On a private network, elasticsearch nodes will automatically discover peers using multicast. Nodes configured with a common cluster name will magically find each other when they boot up and form a cluster. It’s wonderful, magical, and a little scary — elasticsearch nodes will likely be the first to become sentient in a robot uprising.
On AWS and most other clouds, multicast is not allowed. (Rackspace supports broadcast and multicast.) This leaves two options: use unicast discovery and explicitly list out each node in
discovery.zen.ping.unicast.hosts, or use the EC2 discovery method provided by the cloud-aws plugin. The former is fairly brittle due to the dynamic nature of the cloud. The latter uses the EC2 API to enumerate hosts, essentially populating
discovery.zen.ping.unicast.hosts dynamically. This guide does a great job of covering the process, so I won’t go into the details here. Instead, I will try to offer a few tips on the setup process.

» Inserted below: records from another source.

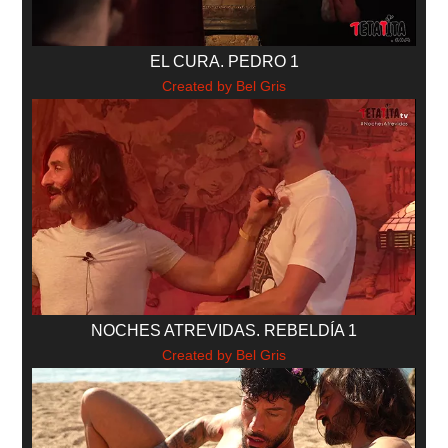
EL CURA. PEDRO 1
Created by Bel Gris
NOCHES ATREVIDAS. REBELDÍA 1
Created by Bel Gris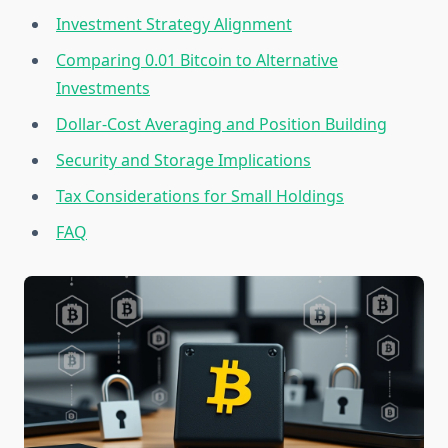
Investment Strategy Alignment
Comparing 0.01 Bitcoin to Alternative
Investments
Dollar-Cost Averaging and Position Building
Security and Storage Implications
Tax Considerations for Small Holdings
FAQ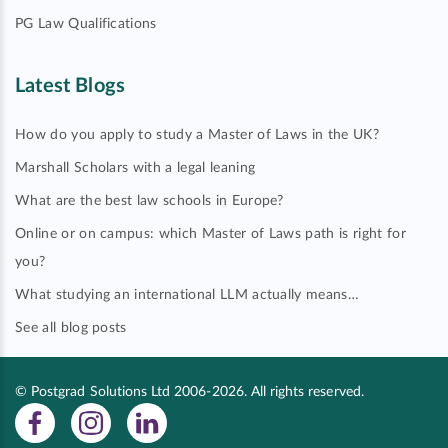
PG Law Qualifications
Latest Blogs
How do you apply to study a Master of Laws in the UK?
Marshall Scholars with a legal leaning
What are the best law schools in Europe?
Online or on campus: which Master of Laws path is right for
you?
What studying an international LLM actually means…
See all blog posts
© Postgrad Solutions Ltd 2006-2026. All rights reserved.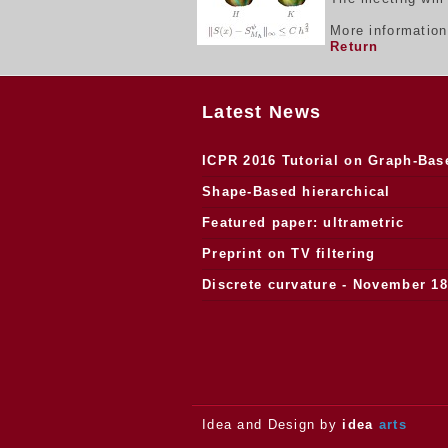
More informatio
Return
Latest News
ICPR 2016 Tutorial on Graph-Bas
Morphology
Shape-Based hierarchical
segmentation
Featured paper: ultrametric
watersheds
Preprint on TV filtering
Discrete curvature - November 18
2013.
Idea and Design by
idea
arts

Version 1.7.0 and later of the cloud-aws plugin supports IAM roles. (IAM stands for Identity and Access Management.) IAM roles can be used to grant access to certain APIs and resources in a secure way. First, a role is created and is associated with various permissions. Then, an EC2 instance is launched with a certain role. Applications running on that instance can make an API call to retrieve temporary credentials that will grant access to APIs and resources associated with the role. This negates the need to configure the cloud-aws plugin with a permanent access key and secret key.
As I was new to IAM and the cloud-aws plugin, it took me a while to figure out how everything fit together, how to add an IAM role, what permissions to grant, and how to configure the plugin to use the role.
If you are only using the cloud-aws plugin for EC2 discovery, you only need to grant access to
EC2:Describe* (and even then, there are probably more fine-grained permissions that will still allow the plugin to function). The S3 permissions are only required if you use the S3 gateway. (My understanding is the default local gateway is preferred to the S3 gateway.)
To configure the cloud-aws plugin to use IAM roles, simply omit the
secret_key from the configuration file. If the plugin detects that neither is set, it will attempt to fetch temporary credentials from the IAM API. If you are using the elasticsearch chef cookbook, be sure to set
node.elasticsearch.cloud, otherwise none of the other cloud-related settings will be written to the config file.
Filter Instances by Group, AZ, or Tag
elasticsearch will try unicast discovery with every instance returned by the EC2 API. If you have a lot of instances in your AWS account, this could take a long time. Worse, if the discovery process times out, a new node may declare itself a master! Configure the plugin to search only instances in certain security groups or availability zones, or instances that have certain tags. See the plugin documentation for details.
Since multicast won’t work anyway, it should be disabled so elasticsearch doesn’t even try. Set
discovery.zen.ping.multicast.enabled = false.